## Exercises:
- a) From the thread about slow EC2 training, output the portion starting with "nwatab t1_iy7yfr8 wrote" and going on through "I'll check them.".
- b) According to the thread about slow EC2 training, what kinds of files make up the poster's data?

## Given passage:
────────────────────────────────────────
Viewing a single comment thread. View all comments

nwatab t1_iy75dep wrote

I was training 10GB dataset on AWS ec2 (AMI: Deep Learning AMI GPU TensorFlow 2.10.0 (Amazon Linux 2) 20221116). After half an epoch, ec2 is very slow due to lack of memory. Does anyone know why? I don't understand why "after about half an epoch (around less than 10 minutes)", it gets slow, instead of the beginning of training.

1

I-am_Sleepy t1_iy7dqu4 wrote

I am not sure, but maybe the read data is cached? Try disable that first or maybe there is memory leak code somewhere

If your data is a single large file, it will try to read entire tensor first, before load into memory. So if it is too large, try implement your dataset as a generator (batching), or speed up preprocessing time by save the processed input as protobuff files

But single large file dataset shouldn’t slowdown at half epoch, so that is up to debate I guess

1

nwatab t1_iy7yfr8 wrote

Thanks. My data is one CSV and a lot of jpgs. I'm using tf.data input pipelines. .cache() could cause a problem according to your insights. I'll check them.
────────────────────────────────────────
## Data extract:
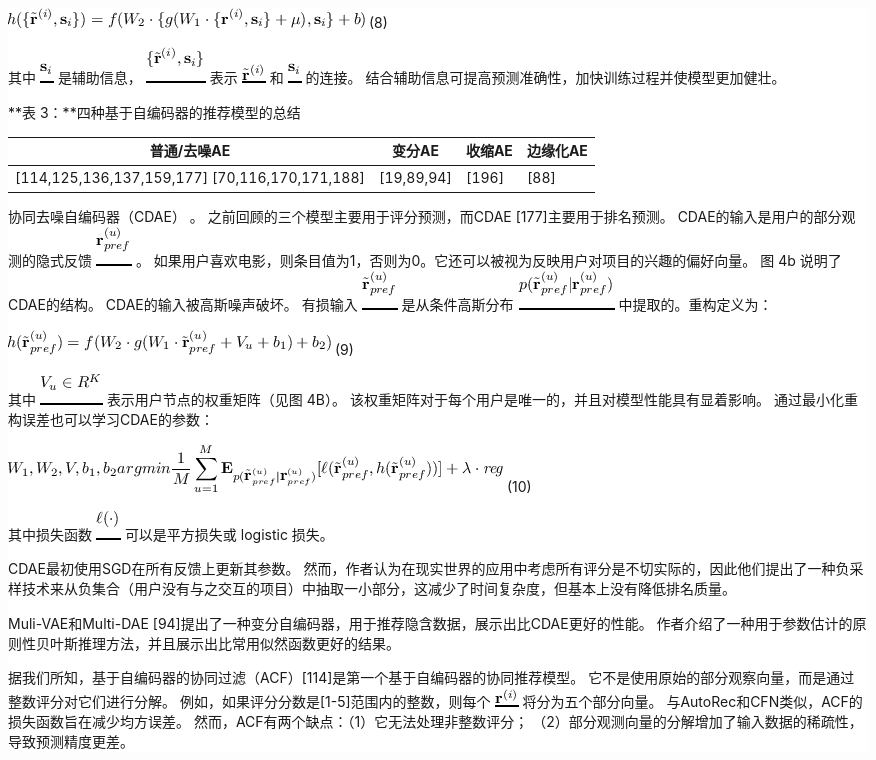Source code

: ![](img/img59.png) (8)

其中 ![](img/img60.png) 是辅助信息，  ![](img/img61.png) 表示  ![](img/img62.png) 和 ![](img/img60.png) 的连接。 结合辅助信息可提高预测准确性，加快训练过程并使模型更加健壮。

**表 3：**四种基于自编码器的推荐模型的总结

| 普通/去噪AE | 变分AE | 收缩AE | 边缘化AE |
| --- | --- | --- | --- |
| [114,125,136,137,159,177] [70,116,170,171,188] | [19,89,94] | [196] | [88] |

协同去噪自编码器（CDAE） 。 之前回顾的三个模型主要用于评分预测，而CDAE [177]主要用于排名预测。 CDAE的输入是用户的部分观测的隐式反馈 ![](img/img63.png)  。 如果用户喜欢电影，则条目值为1，否则为0。它还可以被视为反映用户对项目的兴趣的偏好向量。 图 4b 说明了CDAE的结构。  CDAE的输入被高斯噪声破坏。 有损输入  ![](img/img64.png) 是从条件高斯分布 ![](img/img65.png)  中提取的。重构定义为：

![](img/img66.png) (9)

其中 ![](img/img67.png) 表示用户节点的权重矩阵（见图 4B）。 该权重矩阵对于每个用户是唯一的，并且对模型性能具有显着影响。 通过最小化重构误差也可以学习CDAE的参数：

![](img/img68.png) (10)

其中损失函数 ![](img/img69.png) 可以是平方损失或 logistic 损失。

CDAE最初使用SGD在所有反馈上更新其参数。 然而，作者认为在现实世界的应用中考虑所有评分是不切实际的，因此他们提出了一种负采样技术来从负集合（用户没有与之交互的项目）中抽取一小部分，这减少了时间复杂度，但基本上没有降低排名质量。

Muli-VAE和Multi-DAE [94]提出了一种变分自编码器，用于推荐隐含数据，展示出比CDAE更好的性能。 作者介绍了一种用于参数估计的原则性贝叶斯推理方法，并且展示出比常用似然函数更好的结果。

据我们所知，基于自编码器的协同过滤（ACF）[114]是第一个基于自编码器的协同推荐模型。 它不是使用原始的部分观察向量，而是通过整数评分对它们进行分解。 例如，如果评分分数是[1-5]范围内的整数，则每个 ![](img/img53.png) 将分为五个部分向量。 与AutoRec和CFN类似，ACF的损失函数旨在减少均方误差。 然而，ACF有两个缺点：（1）它无法处理非整数评分； （2）部分观测向量的分解增加了输入数据的稀疏性，导致预测精度更差。
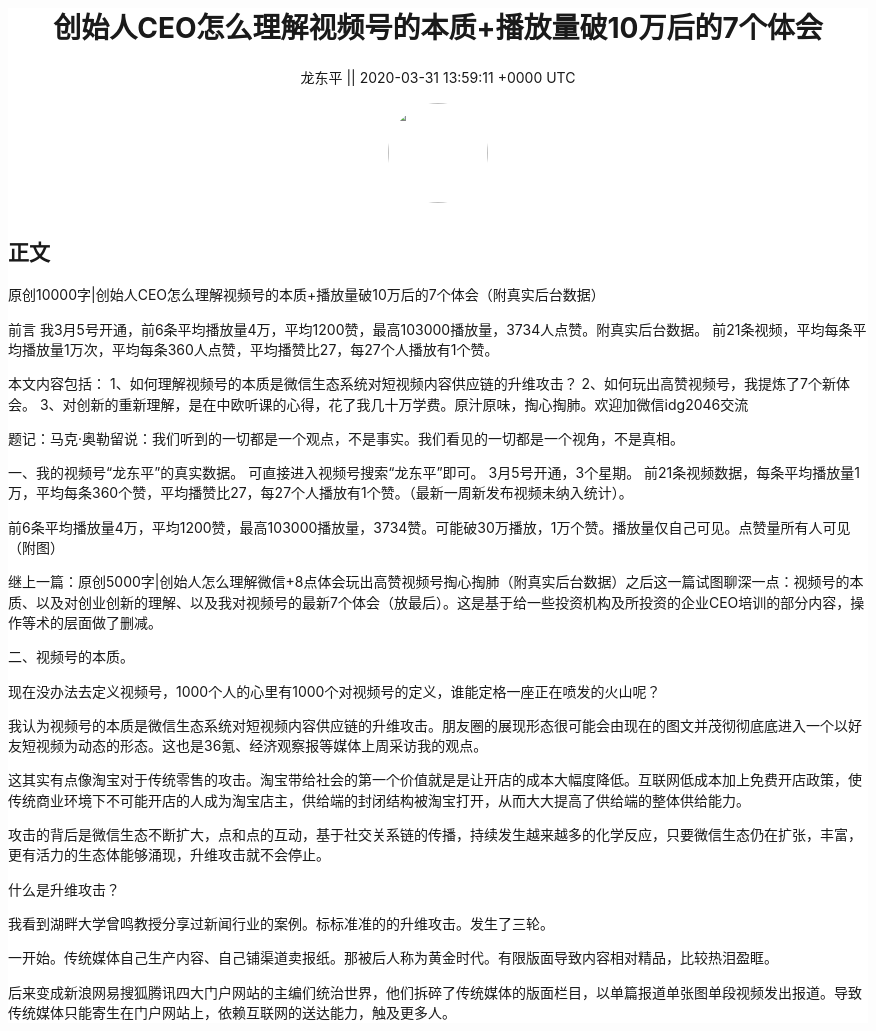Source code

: <h1 align="center">创始人CEO怎么理解视频号的本质&#43;播放量破10万后的7个体会</h1>




<p align="center">
    <a>龙东平 || 2020-03-31 13:59:11 &#43;0000 UTC</a>
</p>

<div align="center">
    <img src="https://images.zsxq.com/Frm3tPcBLZt8RhWYMrggu52Z8S8u?e=1590940799&amp;token=kIxbL07-8jAj8w1n4s9zv64FuZZNEATmlU_Vm6zD:fvDiE8T84dPlj3JB3SvUeKLNKpA=" width="100" height="100" style="border:1px solid;border-radius:50%; color:#ffffff"/>
</div>




## 正文

<div>
原创10000字|创始人CEO怎么理解视频号的本质&#43;播放量破10万后的7个体会（附真实后台数据） 

前言
我3月5号开通，前6条平均播放量4万，平均1200赞，最高103000播放量，3734人点赞。附真实后台数据。
前21条视频，平均每条平均播放量1万次，平均每条360人点赞，平均播赞比27，每27个人播放有1个赞。

本文内容包括：
1、如何理解视频号的本质是微信生态系统对短视频内容供应链的升维攻击？
2、如何玩出高赞视频号，我提炼了7个新体会。
3、对创新的重新理解，是在中欧听课的心得，花了我几十万学费。原汁原味，掏心掏肺。欢迎加微信idg2046交流

题记：马克·奥勒留说：我们听到的一切都是一个观点，不是事实。我们看见的一切都是一个视角，不是真相。


一、我的视频号“龙东平”的真实数据。
可直接进入视频号搜索“龙东平”即可。
3月5号开通，3个星期。
前21条视频数据，每条平均播放量1万，平均每条360个赞，平均播赞比27，每27个人播放有1个赞。（最新一周新发布视频未纳入统计）。

前6条平均播放量4万，平均1200赞，最高103000播放量，3734赞。可能破30万播放，1万个赞。播放量仅自己可见。点赞量所有人可见（附图）

继上一篇：原创5000字|创始人怎么理解微信&#43;8点体会玩出高赞视频号掏心掏肺（附真实后台数据）之后这一篇试图聊深一点：视频号的本质、以及对创业创新的理解、以及我对视频号的最新7个体会（放最后）。这是基于给一些投资机构及所投资的企业CEO培训的部分内容，操作等术的层面做了删减。


二、视频号的本质。

现在没办法去定义视频号，1000个人的心里有1000个对视频号的定义，谁能定格一座正在喷发的火山呢？

我认为视频号的本质是微信生态系统对短视频内容供应链的升维攻击。朋友圈的展现形态很可能会由现在的图文并茂彻彻底底进入一个以好友短视频为动态的形态。这也是36氪、经济观察报等媒体上周采访我的观点。

这其实有点像淘宝对于传统零售的攻击。淘宝带给社会的第一个价值就是是让开店的成本大幅度降低。互联网低成本加上免费开店政策，使传统商业环境下不可能开店的人成为淘宝店主，供给端的封闭结构被淘宝打开，从而大大提高了供给端的整体供给能力。

攻击的背后是微信生态不断扩大，点和点的互动，基于社交关系链的传播，持续发生越来越多的化学反应，只要微信生态仍在扩张，丰富，更有活力的生态体能够涌现，升维攻击就不会停止。

什么是升维攻击？

我看到湖畔大学曾鸣教授分享过新闻行业的案例。标标准准的的升维攻击。发生了三轮。

一开始。传统媒体自己生产内容、自己铺渠道卖报纸。那被后人称为黄金时代。有限版面导致内容相对精品，比较热泪盈眶。

后来变成新浪网易搜狐腾讯四大门户网站的主编们统治世界，他们拆碎了传统媒体的版面栏目，以单篇报道单张图单段视频发出报道。导致传统媒体只能寄生在门户网站上，依赖互联网的送达能力，触及更多人。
────────────────────────────────────────
## Answer set:
- a)
nwatab t1_iy7yfr8 wrote

Thanks. My data is one CSV and a lot of jpgs. I'm using tf.data input pipelines. .cache() could cause a problem according to your insights. I'll check them.

- b) One CSV file and a lot of JPGs.